Mittwoch, 7. September 2016

213. Akt

Heute ist Besprechung zum neuen Buch. Also nicht irgendeine Besprechung, sondern Planung in Sachen Rechteverwertung. Ich bin sehr zuversichtlich. Alles, was bisher mit dem Büro besprochen wurde, macht meine Lage recht aussichtsreich. Mit Jeans, Bluse und dezentem Schmuck mache ich einen ziemlich seriösen Eindruck. Das ist zumindest das, was mir mein Spiegel vorhin zurief.
Gleich soll einer der Chefs eintrudeln. Ich bin vorbereitet. Zu früh bin ich. Aber das bin ich fast immer. Im Büro schaue ich mich um. Alles ganz stylisch. Kühl, aber nicht kalt. Geschmackvoll, aber nicht überkandidelt. An den Wänden zahlreiche Fotos von irgendwelchen ziemlich glamourösen Events. Yepp. Das mag ich.

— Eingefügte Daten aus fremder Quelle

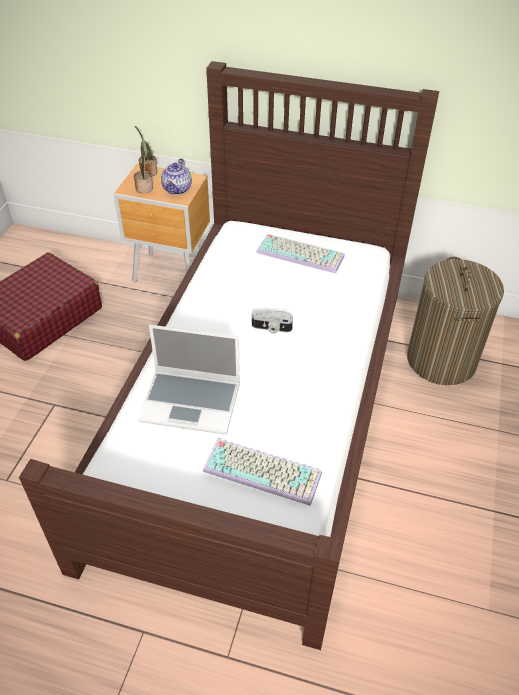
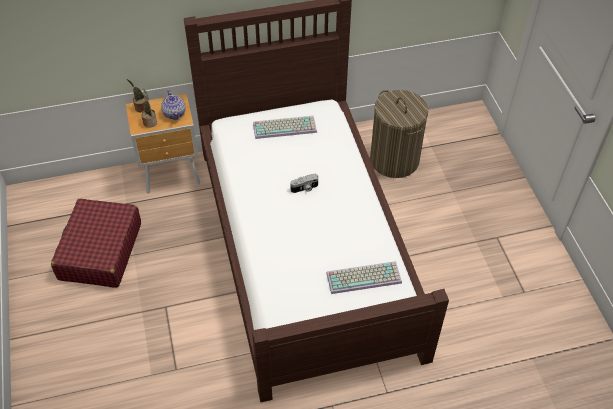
camera: 30 degrees left, 5 degrees up
(192, 402) = (293, 257): laptop -> none

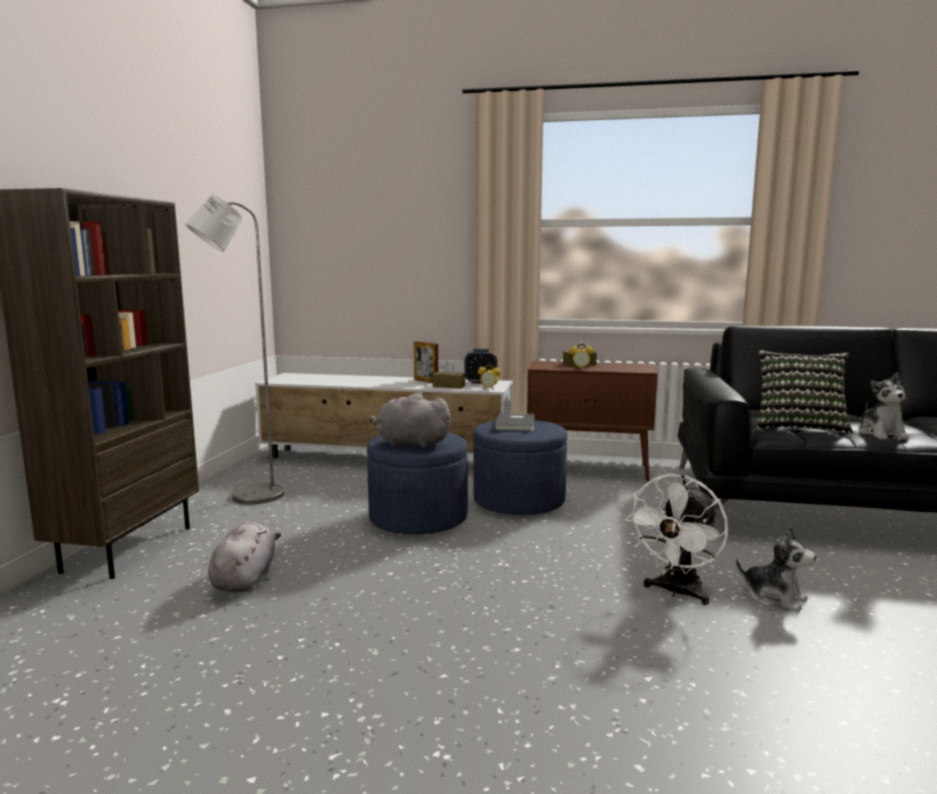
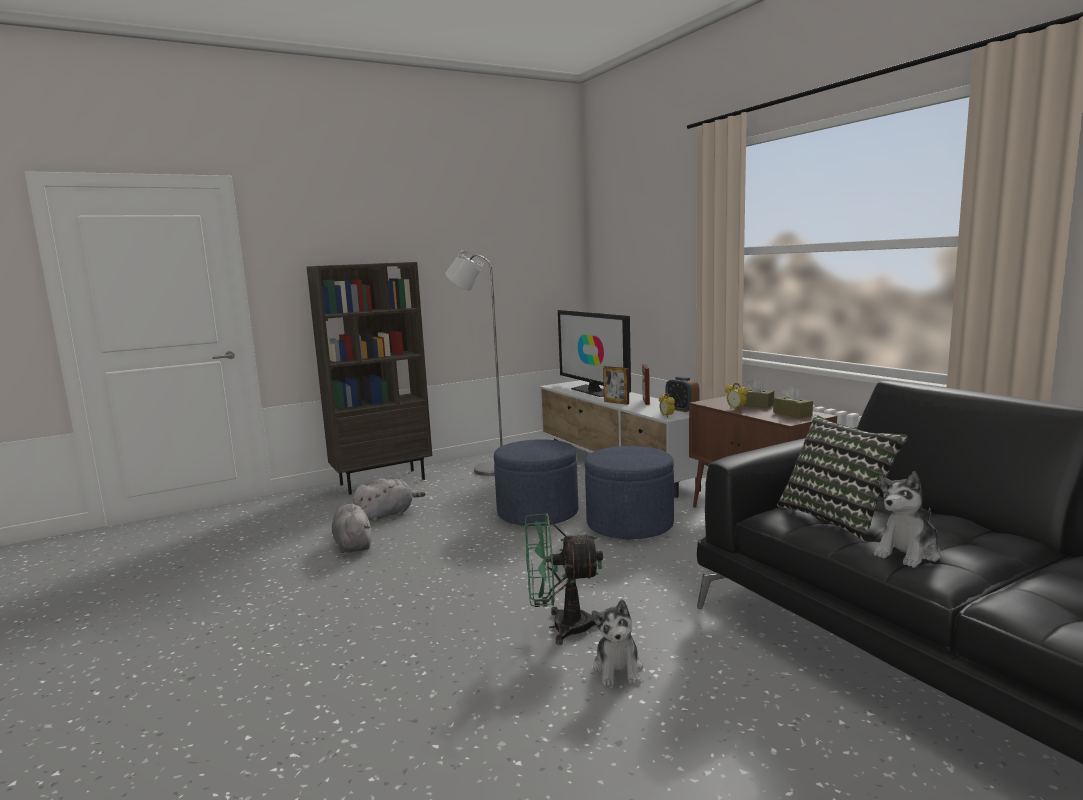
camera: 50 degrees right, 0 degrees up
(341, 380) = (594, 391): none -> television
(402, 385) = (616, 402): none -> picture frame
(410, 443) = (519, 449): grey plush toy -> grey plush toy (353, 545)
(449, 386) = (645, 409): brown tissue box -> brown tissue box (792, 414)
(516, 424) = (631, 452): grey book -> none
(676, 592) = (561, 627): white fan -> green fan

Roter Teppich und Fotowand. Da bin ich geistig Barbie. Irgendwo super Cinderella-mäßig aufschlagen, um Mitternacht mit dem letzten Kürbis verschwinden und mich im Pyjama bei einem Weißbier noch eine halbe Stunde vor die Glotze setzen.
Die Tür öffnet sich und ich stehe auf, um den Herren zu begrüßen. Eigentlich ein Durchschnitts-Typ. Ein bisschen kleiner als ich, Anzug, mittelfester Händedruck und ein bisschen zu helle Stimme.
Kaum sitzen wir beide, fange ich an zu erzählen, warum ich da bin und was schon alles passiert ist. Ich habe die vollständige Konzentration meines Gegenübers. Für ganze dreißig Sekunden.
Dann frage ich mich, ob ich irgendwelche unbemerkten Flecken auf der Bluse habe. Die Quote von „in die Augen schauen“ und „auf meine Oberweite linsen“ fällt ziemlich kläglich für meine Augen aus.
Wohlgemerkt, meine Bluse ist a. geschlossen, b. nicht transparent und c. vorhanden!!!
Wäre das Ganze eine nicht-geschäftliche Begegnung hätte ich schon längst die passenden Worte gefunden:
Herrje, sie haben meine Brüste gefunden. Herzlichen Dank! Ich dachte schon sie wären unterwegs verloren gegangen. Finderlohn gibt es keinen. Tschüss!“
So versuche ich allerdings noch ein bisschen Wertigkeit aus dem Gespräch zu kitzeln. Vergeblich.
Ich schwanke absichtlich ganz langsam hin und her und bin verblüfft, wie wenig Mühe er sich mittlerweile gibt, zumindest den Eindruck zu erwecken, er würde mir zuhören. Mit jeder Bewegung nach links folgen mir die Augen. Nach rechts ebenfalls. Ich glaube fast, man kann diesen Menschen mit dieser Methode hypnotisieren. Man, was würde der machen, wenn ich jetzt Zumba tanze? Der kollabiert doch.
Ob ich es mit einem hartnäckigen Konterblick in seinen Schritt versuchen soll? Einfach um zu zeigen wie peinlich so was ist? Ich lasse es bleiben.
Inhaltlich beschränke ich meine Präsentation nunmehr auf das Wesentliche.
Ich nenne Titel der einzelnen Geschichten und jeweils eine kurze Zusammenfassung. Dann überlege ich, ob ich einfach ein paar von Grimms Märchen einfließen lassen soll. Der gestiefelte Kater, Rotkäppchen, Schneewittchen. Vermutlich würde er, so wie in den letzten Minuten, wissend und zustimmend nicken und sich dann wieder vollumfänglich dem Herabsacken seiner Blickrichtung ergeben.

Nach einer Stunde habe ich genug. Das wird heute nix. Beim Gehen werde ich gebeten, die besprochenen Themen nochmal per Mail zuzusenden. Hmmm... klar doch. Vielleicht tut es ja auch ein Foto aus dem letzten Urlaub. Völlig ohne Text. Das kann man dann vor sich hinlegen. Und rumwackeln tut´s auch nicht.